**What you need to do**
Of all the lines below, return only those starting with the line holding "(424, 560) = (465, 310): camera" and going on through the line holding "(534, 313) = (525, 331): turquoise", exactly as written.

**Available data**

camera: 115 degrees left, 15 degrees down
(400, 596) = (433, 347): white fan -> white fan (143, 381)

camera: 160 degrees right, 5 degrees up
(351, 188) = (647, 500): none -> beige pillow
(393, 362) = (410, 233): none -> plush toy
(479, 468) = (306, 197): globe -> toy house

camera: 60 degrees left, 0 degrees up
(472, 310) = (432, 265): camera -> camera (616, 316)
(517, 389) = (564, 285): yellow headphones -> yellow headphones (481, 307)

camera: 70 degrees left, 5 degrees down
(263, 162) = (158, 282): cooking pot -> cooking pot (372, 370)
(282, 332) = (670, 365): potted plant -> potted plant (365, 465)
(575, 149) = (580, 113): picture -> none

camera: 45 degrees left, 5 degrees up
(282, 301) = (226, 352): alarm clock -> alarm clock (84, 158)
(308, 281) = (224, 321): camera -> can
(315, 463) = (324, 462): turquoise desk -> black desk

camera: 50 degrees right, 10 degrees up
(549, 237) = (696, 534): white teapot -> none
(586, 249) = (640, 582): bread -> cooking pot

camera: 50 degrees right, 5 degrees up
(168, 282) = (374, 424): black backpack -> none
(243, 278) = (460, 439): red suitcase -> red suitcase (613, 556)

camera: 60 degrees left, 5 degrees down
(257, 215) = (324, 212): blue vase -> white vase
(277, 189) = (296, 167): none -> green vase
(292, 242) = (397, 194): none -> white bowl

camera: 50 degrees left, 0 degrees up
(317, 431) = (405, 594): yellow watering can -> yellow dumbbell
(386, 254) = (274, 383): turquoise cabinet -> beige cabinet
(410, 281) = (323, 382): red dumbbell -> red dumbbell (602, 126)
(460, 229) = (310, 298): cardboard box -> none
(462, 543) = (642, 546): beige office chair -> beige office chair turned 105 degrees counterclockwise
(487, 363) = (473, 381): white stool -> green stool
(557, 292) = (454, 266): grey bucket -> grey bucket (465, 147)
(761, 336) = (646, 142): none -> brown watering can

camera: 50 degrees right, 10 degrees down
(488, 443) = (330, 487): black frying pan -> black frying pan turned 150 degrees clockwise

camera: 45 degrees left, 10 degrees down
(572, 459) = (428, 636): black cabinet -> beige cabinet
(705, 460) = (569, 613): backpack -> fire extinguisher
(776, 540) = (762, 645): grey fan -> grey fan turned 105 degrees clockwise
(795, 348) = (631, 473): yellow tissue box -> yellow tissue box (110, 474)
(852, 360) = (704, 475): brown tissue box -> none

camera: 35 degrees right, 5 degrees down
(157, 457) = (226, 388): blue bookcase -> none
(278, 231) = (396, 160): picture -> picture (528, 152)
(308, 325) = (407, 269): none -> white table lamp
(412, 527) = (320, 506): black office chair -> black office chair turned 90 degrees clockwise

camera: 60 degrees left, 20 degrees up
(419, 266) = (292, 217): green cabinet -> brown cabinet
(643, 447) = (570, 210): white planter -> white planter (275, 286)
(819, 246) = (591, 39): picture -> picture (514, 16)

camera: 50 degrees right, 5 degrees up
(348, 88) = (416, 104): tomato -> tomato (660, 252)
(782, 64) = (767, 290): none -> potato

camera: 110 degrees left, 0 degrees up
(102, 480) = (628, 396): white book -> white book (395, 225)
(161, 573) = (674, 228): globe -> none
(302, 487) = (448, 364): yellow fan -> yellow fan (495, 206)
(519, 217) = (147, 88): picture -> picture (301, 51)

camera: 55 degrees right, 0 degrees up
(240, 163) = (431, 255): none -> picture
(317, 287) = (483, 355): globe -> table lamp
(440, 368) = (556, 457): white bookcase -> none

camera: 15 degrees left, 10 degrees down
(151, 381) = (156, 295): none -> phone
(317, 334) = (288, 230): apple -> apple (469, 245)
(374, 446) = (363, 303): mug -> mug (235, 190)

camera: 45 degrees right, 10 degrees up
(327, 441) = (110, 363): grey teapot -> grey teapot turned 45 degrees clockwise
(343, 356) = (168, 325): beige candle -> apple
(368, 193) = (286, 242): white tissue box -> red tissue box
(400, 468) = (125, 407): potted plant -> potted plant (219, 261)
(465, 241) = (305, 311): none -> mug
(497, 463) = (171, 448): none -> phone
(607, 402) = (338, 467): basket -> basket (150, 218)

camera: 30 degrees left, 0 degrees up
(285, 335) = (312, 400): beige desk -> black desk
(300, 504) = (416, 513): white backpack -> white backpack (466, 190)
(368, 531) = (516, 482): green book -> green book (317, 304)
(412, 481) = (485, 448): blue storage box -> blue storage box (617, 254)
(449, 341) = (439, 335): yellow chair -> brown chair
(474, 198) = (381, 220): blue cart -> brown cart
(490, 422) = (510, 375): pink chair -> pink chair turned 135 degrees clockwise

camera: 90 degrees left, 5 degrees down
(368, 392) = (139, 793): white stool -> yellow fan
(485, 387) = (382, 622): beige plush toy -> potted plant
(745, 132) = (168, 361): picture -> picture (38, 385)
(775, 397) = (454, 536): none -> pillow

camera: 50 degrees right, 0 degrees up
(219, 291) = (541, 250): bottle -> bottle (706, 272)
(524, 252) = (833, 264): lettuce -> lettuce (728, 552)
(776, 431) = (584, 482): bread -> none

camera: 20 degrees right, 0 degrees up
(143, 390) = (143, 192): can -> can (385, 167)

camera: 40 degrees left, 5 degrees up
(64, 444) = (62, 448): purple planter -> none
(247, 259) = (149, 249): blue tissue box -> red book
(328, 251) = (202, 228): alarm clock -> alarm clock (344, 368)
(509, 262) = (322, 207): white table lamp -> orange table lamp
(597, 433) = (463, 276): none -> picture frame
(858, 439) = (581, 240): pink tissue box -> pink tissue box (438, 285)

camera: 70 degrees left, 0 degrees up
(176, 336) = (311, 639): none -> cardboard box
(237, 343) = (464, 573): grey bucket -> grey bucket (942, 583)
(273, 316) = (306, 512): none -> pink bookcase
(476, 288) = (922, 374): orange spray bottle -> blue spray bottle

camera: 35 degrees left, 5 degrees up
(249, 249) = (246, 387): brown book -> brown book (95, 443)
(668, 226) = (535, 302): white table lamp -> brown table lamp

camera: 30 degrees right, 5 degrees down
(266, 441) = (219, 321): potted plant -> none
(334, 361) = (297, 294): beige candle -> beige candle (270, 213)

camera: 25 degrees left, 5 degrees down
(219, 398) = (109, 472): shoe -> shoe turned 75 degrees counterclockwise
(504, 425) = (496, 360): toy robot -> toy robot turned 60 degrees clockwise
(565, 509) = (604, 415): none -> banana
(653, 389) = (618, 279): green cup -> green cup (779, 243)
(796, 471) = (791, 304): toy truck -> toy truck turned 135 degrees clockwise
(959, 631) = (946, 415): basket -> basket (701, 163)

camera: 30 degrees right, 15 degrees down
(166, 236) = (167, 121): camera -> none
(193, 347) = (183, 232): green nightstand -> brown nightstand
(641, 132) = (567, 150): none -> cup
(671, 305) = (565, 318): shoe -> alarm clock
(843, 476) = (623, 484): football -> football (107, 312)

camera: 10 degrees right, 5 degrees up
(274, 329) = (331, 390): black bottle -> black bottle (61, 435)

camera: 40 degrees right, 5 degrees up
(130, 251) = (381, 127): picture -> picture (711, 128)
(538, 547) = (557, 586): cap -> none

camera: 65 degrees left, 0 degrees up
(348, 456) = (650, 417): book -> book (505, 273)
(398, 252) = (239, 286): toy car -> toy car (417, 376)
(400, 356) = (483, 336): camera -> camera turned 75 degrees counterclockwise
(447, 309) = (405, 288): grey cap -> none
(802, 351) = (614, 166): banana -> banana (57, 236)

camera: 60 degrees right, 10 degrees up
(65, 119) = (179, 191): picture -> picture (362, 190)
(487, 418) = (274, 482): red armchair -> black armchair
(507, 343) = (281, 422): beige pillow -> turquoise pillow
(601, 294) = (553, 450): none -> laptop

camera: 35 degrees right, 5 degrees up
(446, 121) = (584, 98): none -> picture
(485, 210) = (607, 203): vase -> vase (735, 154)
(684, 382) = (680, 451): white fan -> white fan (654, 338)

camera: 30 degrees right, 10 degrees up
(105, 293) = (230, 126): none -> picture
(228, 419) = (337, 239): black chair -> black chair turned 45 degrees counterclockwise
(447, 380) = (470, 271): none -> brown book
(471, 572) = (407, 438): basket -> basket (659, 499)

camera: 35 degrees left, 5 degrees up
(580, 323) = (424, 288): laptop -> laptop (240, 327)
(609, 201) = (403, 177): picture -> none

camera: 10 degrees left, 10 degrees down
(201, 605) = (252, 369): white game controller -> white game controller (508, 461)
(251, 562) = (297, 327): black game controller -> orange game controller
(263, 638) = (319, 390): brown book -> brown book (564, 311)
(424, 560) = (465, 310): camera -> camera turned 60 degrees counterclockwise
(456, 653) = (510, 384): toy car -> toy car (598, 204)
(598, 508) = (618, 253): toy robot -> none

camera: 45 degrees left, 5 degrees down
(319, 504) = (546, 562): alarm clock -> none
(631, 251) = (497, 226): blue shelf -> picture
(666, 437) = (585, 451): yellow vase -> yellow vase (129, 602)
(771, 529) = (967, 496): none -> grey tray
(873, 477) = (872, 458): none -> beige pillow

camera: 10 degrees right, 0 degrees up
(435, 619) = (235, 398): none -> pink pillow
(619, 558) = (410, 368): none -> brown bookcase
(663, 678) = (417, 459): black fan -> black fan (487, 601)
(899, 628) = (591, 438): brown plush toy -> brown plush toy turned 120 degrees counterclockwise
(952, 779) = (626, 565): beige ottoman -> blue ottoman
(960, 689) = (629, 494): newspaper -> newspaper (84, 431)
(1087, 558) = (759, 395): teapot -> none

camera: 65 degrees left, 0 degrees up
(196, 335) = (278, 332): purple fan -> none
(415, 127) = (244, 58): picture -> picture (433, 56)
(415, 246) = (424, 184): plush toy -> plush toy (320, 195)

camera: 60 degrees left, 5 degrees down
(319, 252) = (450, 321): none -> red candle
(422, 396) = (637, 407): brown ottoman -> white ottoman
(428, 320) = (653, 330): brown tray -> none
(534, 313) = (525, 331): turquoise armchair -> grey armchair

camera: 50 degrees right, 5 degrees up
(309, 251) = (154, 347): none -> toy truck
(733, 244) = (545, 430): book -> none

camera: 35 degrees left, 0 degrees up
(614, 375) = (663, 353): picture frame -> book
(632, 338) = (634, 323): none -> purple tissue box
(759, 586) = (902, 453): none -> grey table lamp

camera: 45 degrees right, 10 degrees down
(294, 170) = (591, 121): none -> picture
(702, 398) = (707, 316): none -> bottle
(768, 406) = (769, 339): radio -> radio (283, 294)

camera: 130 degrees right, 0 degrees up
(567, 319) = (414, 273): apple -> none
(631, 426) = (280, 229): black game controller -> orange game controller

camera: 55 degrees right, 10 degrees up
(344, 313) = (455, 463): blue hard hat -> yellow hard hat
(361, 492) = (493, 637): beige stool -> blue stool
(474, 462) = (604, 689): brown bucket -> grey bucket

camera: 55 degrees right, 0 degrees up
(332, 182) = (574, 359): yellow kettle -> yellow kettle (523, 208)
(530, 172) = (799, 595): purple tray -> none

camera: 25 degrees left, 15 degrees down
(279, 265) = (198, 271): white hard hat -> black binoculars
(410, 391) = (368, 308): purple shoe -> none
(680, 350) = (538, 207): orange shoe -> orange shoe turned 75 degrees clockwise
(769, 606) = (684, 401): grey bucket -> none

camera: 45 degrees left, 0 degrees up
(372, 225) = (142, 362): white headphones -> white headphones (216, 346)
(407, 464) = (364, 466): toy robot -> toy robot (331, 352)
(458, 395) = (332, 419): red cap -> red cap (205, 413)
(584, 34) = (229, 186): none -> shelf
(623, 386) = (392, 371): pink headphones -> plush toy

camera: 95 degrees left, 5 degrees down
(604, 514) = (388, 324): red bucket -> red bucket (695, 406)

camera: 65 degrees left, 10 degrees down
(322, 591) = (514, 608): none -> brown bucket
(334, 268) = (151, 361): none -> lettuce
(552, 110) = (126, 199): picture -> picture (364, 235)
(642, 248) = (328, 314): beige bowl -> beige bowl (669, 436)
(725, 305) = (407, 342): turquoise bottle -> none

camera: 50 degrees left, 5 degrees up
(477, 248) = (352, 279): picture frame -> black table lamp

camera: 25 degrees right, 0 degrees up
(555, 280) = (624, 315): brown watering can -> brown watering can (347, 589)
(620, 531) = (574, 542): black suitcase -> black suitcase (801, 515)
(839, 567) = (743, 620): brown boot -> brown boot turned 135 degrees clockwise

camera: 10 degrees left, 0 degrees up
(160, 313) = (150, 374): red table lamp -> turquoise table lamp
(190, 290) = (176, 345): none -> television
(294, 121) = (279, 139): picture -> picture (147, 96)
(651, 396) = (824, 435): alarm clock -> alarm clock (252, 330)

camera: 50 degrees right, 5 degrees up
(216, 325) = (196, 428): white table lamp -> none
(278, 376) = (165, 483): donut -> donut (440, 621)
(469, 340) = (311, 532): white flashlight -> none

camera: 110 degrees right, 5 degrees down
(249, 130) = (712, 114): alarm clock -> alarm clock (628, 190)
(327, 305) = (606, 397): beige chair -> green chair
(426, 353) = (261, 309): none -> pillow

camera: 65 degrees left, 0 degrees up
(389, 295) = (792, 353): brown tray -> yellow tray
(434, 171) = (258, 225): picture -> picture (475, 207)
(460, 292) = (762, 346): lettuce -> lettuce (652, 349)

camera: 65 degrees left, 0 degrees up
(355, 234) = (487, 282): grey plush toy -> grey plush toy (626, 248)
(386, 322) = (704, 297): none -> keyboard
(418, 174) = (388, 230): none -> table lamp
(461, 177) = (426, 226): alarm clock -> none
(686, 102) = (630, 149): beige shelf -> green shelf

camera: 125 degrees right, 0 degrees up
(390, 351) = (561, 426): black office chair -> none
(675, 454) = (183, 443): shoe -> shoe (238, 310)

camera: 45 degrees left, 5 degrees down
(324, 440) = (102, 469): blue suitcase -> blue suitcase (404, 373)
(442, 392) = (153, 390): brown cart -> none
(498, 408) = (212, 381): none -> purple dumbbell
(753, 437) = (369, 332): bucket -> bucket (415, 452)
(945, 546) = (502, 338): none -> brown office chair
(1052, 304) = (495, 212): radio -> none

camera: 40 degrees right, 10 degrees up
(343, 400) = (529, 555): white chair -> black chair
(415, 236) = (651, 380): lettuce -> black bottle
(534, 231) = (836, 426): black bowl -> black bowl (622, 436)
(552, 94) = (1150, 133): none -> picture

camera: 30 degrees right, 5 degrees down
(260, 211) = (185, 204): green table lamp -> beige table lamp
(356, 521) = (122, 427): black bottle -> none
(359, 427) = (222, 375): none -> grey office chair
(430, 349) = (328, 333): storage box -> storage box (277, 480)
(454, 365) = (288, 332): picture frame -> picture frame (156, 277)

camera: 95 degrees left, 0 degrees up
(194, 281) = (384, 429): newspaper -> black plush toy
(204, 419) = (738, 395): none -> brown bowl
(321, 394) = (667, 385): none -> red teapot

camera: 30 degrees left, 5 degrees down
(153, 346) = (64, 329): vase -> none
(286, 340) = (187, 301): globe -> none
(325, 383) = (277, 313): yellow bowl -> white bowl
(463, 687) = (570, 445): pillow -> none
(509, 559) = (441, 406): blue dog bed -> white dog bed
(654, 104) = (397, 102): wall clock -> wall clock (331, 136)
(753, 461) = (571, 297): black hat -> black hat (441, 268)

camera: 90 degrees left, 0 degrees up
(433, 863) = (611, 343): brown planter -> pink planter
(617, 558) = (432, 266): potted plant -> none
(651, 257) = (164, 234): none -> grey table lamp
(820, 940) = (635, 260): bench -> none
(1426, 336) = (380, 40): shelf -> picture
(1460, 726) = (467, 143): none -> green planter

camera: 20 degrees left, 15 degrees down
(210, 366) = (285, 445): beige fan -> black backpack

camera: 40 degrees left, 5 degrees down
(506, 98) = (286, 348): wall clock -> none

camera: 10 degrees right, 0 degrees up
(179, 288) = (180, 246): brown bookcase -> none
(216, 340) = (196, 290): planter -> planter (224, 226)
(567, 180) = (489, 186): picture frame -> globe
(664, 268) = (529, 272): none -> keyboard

**Your response**
(424, 560) = (465, 310): camera -> camera turned 60 degrees counterclockwise
(456, 653) = (510, 384): toy car -> toy car (598, 204)
(598, 508) = (618, 253): toy robot -> none

camera: 45 degrees left, 5 degrees down
(319, 504) = (546, 562): alarm clock -> none
(631, 251) = (497, 226): blue shelf -> picture
(666, 437) = (585, 451): yellow vase -> yellow vase (129, 602)
(771, 529) = (967, 496): none -> grey tray
(873, 477) = (872, 458): none -> beige pillow

camera: 10 degrees right, 0 degrees up
(435, 619) = (235, 398): none -> pink pillow
(619, 558) = (410, 368): none -> brown bookcase
(663, 678) = (417, 459): black fan -> black fan (487, 601)
(899, 628) = (591, 438): brown plush toy -> brown plush toy turned 120 degrees counterclockwise
(952, 779) = (626, 565): beige ottoman -> blue ottoman
(960, 689) = (629, 494): newspaper -> newspaper (84, 431)
(1087, 558) = (759, 395): teapot -> none

camera: 65 degrees left, 0 degrees up
(196, 335) = (278, 332): purple fan -> none
(415, 127) = (244, 58): picture -> picture (433, 56)
(415, 246) = (424, 184): plush toy -> plush toy (320, 195)

camera: 60 degrees left, 5 degrees down
(319, 252) = (450, 321): none -> red candle
(422, 396) = (637, 407): brown ottoman -> white ottoman
(428, 320) = (653, 330): brown tray -> none
(534, 313) = (525, 331): turquoise armchair -> grey armchair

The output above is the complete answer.